Sun in a Bottle - Charles Seife [86]
I began making discreet inquiries.68 On the sonoluminescence end, I called Crum and struck pay dirt. (As it turned out, all three of the big names in sonoluminescence—Crum, Putterman, and Suslick—had been reviewers.) I got the distinct impression that the sonoluminescence people were impressed by Taleyarkhan’s technique, if a bit skeptical about his team’s conclusions. Crum, at the very least, seemed particularly interested in Taleyarkhan’s method of creating large bubbles with a beam of neutrons and thought it might open some new opportunities for research. (“I thought, doggone! I’m depressed I hadn’t done that experiment,” Crum told me. “It’s a remarkable result, and I would like very much for this to be true.”) So the sonoluminescence end of the experiment seemed relatively solid, at least from my limited reporting.
By that time, the editors had given me more detailed neutron data from Taleyarkhan’s lab. The new information didn’t assuage my doubts. I was no expert at interpreting such data, but they didn’t look quite right. They were muddy; the shape of the peaks in the graph didn’t appear the way I expected them to. These were just my gut instincts, but they emphasized my need to find a neutron expert.
When the time came for my interview with Taleyarkhan, I found him open and friendly. He was happy to tell me all about the research. I confirmed that he was, quite naturally, enthusiastic about the quality of the results—including the neutrons he was detecting. However, no matter how confident Taleyarkhan was, he was not going to be the person who could assure me about the quality of the research. I still had not found a neutron expert who had already seen the paper, especially since I was still supposed to be very discreet. That problem was about to be made moot.

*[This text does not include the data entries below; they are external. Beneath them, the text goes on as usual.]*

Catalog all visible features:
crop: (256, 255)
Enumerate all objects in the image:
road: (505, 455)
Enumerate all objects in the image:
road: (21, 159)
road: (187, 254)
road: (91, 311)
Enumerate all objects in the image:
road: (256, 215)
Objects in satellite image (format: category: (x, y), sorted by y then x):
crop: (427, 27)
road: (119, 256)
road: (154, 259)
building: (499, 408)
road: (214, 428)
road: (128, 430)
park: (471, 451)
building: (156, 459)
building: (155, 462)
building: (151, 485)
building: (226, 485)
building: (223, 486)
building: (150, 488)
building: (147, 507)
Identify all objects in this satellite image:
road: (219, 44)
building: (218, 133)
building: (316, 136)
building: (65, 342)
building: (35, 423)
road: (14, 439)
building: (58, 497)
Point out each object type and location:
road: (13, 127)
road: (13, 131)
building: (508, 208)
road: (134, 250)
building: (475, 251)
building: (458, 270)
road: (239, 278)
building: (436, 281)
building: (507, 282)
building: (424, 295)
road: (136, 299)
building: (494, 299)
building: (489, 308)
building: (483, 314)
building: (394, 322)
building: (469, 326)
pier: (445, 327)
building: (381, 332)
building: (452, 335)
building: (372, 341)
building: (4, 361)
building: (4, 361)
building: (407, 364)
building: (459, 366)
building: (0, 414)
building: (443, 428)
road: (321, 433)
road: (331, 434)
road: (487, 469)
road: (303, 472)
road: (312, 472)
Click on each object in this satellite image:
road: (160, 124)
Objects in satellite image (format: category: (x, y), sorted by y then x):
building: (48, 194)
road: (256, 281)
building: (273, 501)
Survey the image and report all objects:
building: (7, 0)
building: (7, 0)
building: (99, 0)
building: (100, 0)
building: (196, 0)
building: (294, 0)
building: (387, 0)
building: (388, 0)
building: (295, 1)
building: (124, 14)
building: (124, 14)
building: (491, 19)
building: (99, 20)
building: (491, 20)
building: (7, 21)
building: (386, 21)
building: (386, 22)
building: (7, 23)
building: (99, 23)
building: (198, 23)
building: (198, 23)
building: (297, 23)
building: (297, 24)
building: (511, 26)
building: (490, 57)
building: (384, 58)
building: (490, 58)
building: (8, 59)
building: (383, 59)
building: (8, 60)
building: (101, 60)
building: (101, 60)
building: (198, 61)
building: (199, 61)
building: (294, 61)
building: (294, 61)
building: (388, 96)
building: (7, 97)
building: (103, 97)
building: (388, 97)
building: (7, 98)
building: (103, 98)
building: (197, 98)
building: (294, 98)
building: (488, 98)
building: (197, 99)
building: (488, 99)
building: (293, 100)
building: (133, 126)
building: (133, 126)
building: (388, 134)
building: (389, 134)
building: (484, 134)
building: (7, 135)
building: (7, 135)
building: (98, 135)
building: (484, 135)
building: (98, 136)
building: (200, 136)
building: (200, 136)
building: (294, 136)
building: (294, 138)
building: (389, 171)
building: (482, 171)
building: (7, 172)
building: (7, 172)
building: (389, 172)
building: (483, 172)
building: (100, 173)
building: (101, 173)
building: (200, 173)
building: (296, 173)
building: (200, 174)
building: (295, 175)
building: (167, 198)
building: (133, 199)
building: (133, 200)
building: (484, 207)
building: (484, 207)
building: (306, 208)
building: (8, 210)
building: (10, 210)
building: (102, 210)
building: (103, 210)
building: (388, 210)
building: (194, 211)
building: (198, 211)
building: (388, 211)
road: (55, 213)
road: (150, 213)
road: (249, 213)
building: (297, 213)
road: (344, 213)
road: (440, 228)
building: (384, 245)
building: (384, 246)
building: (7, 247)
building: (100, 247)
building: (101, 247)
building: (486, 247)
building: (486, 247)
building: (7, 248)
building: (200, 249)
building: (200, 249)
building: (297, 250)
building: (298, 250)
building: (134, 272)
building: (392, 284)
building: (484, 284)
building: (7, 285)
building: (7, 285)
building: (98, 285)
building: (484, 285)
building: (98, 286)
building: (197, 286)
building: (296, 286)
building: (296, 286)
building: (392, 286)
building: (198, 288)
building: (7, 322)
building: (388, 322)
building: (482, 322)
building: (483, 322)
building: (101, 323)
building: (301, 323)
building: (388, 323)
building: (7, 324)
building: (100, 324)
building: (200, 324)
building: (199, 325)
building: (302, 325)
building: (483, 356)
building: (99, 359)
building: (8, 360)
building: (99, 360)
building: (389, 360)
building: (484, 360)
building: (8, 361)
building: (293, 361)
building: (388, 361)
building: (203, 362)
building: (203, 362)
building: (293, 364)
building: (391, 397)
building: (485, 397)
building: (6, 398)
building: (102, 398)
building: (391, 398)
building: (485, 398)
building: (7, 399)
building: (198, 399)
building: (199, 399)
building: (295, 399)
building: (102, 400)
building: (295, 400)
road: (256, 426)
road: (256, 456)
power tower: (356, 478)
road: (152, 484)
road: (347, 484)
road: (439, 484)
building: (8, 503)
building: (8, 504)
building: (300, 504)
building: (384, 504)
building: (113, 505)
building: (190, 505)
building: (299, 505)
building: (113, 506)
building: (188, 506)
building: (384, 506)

I had sensed that the editors at Science were getting increasingly tense. By the twenty-sixth, I had heard rumors in the building that somebody was trying to pressure the journal to reject the Taleyarkhan paper, and that Science’s editor in chief, Don Kennedy, was hopping mad. I didn’t know anything more for certain until the morning of February 27, when Coontz passed me a cryptic note. He told me I had to call Princeton’s Will Happer and IBM’s Dick Garwin.
Happer and Garwin were legendary figures in the community. They were the big guns of fusion (and of nuclear weapons). Garwin had helped design Ivy Mike; Happer was a former head of the government’s JASON panel. Both had been at the top of the scientific hierarchy for decades and had been involved in debunking cold fusion. They weren’t reviewers of the manuscript—I was pretty certain of that—but clearly they had seen it. And they apparently had some very strong opinions that they expressed to Don Kennedy.69
I didn’t know what Happer and Garwin said, but I knew that Kennedy was furious. He felt that outsiders were trying to disrupt the peer-review process and derail a paper that had already been accepted for publication. “There was certainly pressure from Oak Ridge to delay, if not to kill, the paper,” Kennedy told me when I interviewed him. “I’m annoyed at the intervention, I’m annoyed at the assumptions that non-authors had the authority to exercise constraints on the publication and telling us we couldn’t publish the paper—which they did.”
I called Happer and began to piece together what was going on. (Garwin was in China at the time but I soon got his side of the story, too.) Someone—I never found out for sure who it was—had sent Garwin and Happer each a copy of the Taleyarkhan manuscript and a copy of the Shapira-Saltmarsh paper. Both then e-mailed Kennedy. Garwin was harsh and succinct:
I understand there has been some discussion as to whether Science , having accepted the paper, should nevertheless not print it. I certainly don’t want to enter into such a discussion with you.
But I do want to tell you that I have read both papers carefully, and that I think the odds are extremely high that this “discovery” is simply error and incompetence.